Cada pareja es, al fin y al cabo, un espacio único que funciona en base a unas leyes propias e intransferibles. Un espacio tan cerrado como el piso en el que viven Georges y Anne: ese espacio del que nunca salen y que, poco a poco, a medida que el montaje reduce su ritmo, va ganando en claustrofobia. Tras los primeros planos de la pareja viendo un recital de piano, ambos llegan a su casa, entran, Georges si quita el abrigo y se cambia los zapatos por unas zapatillas de deporte que no se volverá a quitar igual que no volverá a abandonar la casa. Sólo dos concesiones a esta prerrogativa. La primera, durante una angustiosa pesadilla en la que Georges sale del piso y se ve asaltado en el pasillo. La segunda cuando, tras un momento de infamia provocada por la cada vez más insostenible claustrofobia que lleva a Georges a propinar una bofetada a su mujer enferma, se muestran planos cerrados de seis de los cuadros del piso, del más oscuro al más luminoso. Es esta una forma de volver a la normalidad sin necesidad de abandonar de la casa de los amantes: ellos no pueden salir porque la enfermedad los ha anclado al espacio y les ha privado no sólo de la movilidad, sino de la posibilidad de futuro. Las únicas ventanas que tienen para el escapismo son, precisamente, estos cuadros a los que el mismo espectador tiene que recurrir para olvidar por un momento la infamia (por otro lado, tan justificable) que acaba de presenciar.

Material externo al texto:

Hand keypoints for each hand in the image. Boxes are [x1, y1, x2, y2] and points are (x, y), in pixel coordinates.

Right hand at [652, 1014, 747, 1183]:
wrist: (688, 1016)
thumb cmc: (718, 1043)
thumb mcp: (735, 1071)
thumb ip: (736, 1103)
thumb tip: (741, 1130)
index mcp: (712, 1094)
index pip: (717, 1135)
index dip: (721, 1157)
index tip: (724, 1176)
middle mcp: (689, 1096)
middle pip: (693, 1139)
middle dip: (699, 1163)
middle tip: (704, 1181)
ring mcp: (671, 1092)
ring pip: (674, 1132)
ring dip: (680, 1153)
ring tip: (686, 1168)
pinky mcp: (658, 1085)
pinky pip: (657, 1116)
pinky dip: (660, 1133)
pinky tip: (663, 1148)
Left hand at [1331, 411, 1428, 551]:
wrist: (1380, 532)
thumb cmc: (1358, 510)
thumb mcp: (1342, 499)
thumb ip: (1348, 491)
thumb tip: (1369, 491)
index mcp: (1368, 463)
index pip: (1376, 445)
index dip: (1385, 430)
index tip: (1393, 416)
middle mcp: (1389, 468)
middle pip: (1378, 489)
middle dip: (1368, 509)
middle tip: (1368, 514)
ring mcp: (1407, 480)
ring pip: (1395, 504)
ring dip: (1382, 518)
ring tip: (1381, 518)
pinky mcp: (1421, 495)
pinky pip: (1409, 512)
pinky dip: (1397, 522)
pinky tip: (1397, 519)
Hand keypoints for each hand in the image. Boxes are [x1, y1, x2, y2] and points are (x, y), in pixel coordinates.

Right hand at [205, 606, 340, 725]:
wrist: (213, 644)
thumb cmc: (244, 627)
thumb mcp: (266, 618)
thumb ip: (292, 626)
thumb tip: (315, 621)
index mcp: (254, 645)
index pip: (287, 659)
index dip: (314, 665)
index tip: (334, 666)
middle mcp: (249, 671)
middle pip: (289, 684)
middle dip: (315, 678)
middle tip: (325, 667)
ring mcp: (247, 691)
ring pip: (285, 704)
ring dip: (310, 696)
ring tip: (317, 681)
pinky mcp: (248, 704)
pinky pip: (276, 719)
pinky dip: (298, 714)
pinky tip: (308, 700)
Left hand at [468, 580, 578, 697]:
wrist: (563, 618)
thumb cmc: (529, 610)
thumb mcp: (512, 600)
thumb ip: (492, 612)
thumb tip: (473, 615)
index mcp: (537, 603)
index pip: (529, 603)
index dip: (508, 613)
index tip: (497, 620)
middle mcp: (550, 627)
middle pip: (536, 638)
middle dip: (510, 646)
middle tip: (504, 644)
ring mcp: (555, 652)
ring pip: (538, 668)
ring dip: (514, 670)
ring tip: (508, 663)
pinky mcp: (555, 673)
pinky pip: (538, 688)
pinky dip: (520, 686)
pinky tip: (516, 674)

Los cuadros como escapismo, el espacio claustrofóbico como la situación sin salida de la enfermedad… «Amour» está repleta de alegorías que expresan lo que no puede ser expresado con palabras en una situación como la narrada. Otro ejemplo vendría a ser la paloma que se cuela en dos ocasiones dentro del piso. La primera vez, Georges la espanta sin pensárselo dos veces, mientras que en la segunda ocasión la atrapa para, más tarde, dejar por escrito que volvió a dejarla escapar. Esta paloma es la alegoría más abierta del film, aunque no cuesta inferir que, de nuevo, nos encontramos ante un elemento que refuerza la claustrofobia del espacio: la paloma puede entenderse como la vida exterior intentando entrar en la vida de la pareja. La primera vez, Georges no duda en espantarla porque todavía le quedan anclajes con la vida; pero una vez Anne ha muerto, la atrapa, la mima, fantasea con la posibilidad de abrazar la vida… Y, sin embargo, acaba abandonándose en ese bellísimo final en el que Anne viene de entre los muertos para arrastrarle con ella de la forma más dulce: le dice que la siga fuera de la casa, por fin fuera de la casa, no sin antes instarle a que se quite las zapatillas de deporte y se ponga los zapatos para cruzar por última vez la puerta, cerrando así el círculo pluscuamperfecto abierto al principio. El círculo de la vida, la enfermedad y la muerte.